Pelo visto, as pessoas modernas também sentiam isso.
Eunha estava mergulhada em pensamentos quando perguntou calmamente:
— A Associação está procurando caçadores com atributos de trevas e fogo por causa disso?
— Provavelmente. Vamos ouvir os detalhes lá na Associação. — Junhwan hesitou por um momento e acrescentou: — Yura, se você estiver disposta, que tal ir com a gente até a Associação?
Eunha parou de mexer a bebida com o canudo diante da proposta inesperada. — …Eu?

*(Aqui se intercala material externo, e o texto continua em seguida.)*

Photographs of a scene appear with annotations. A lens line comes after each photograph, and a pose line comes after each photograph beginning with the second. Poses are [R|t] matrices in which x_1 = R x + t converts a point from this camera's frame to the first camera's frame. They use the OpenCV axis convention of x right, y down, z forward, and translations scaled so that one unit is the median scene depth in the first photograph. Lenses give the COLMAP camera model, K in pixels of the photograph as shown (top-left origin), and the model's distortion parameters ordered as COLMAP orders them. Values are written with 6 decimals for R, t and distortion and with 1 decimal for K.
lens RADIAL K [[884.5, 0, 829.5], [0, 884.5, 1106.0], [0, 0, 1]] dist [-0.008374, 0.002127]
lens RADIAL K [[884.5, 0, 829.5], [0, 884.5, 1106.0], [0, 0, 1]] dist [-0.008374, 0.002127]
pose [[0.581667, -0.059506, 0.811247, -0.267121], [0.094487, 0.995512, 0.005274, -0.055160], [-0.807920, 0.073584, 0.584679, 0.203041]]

— Sim. Eu me sentiria muito mais tranquilo se você fosse com a gente.
— Mas meu rank…
— Rank?
Haha.
Ela ouviu uma risada leve, despreocupada.
— Você lembra do juramento que fiz pra você naquele dia?
Recentemente, quando Junhwan foi até o apartamento dela. Eunha se lembrou daquele dia.
— Em nome da Legião, juro diante de você nossas sessenta mil tropas.
— É um juramento de que nossa Legião nunca hesitará em se tornar sua espada a partir deste momento.
Com o punho cerrado sobre o peito esquerdo, ele havia dito isso com todas as letras.
— Ninguém vai poder te menosprezar. — Sua voz voltou pelo telefone. — Faremos com que isso aconteça.
— …
— …
Depois disso, Junhwan não disse mais nada. Os gritos barulhentos que ela ouvia pelo telefone também cessaram. Pareciam estar esperando em silêncio pela resposta de Eunha, as sessenta mil tropas, do outro lado da linha.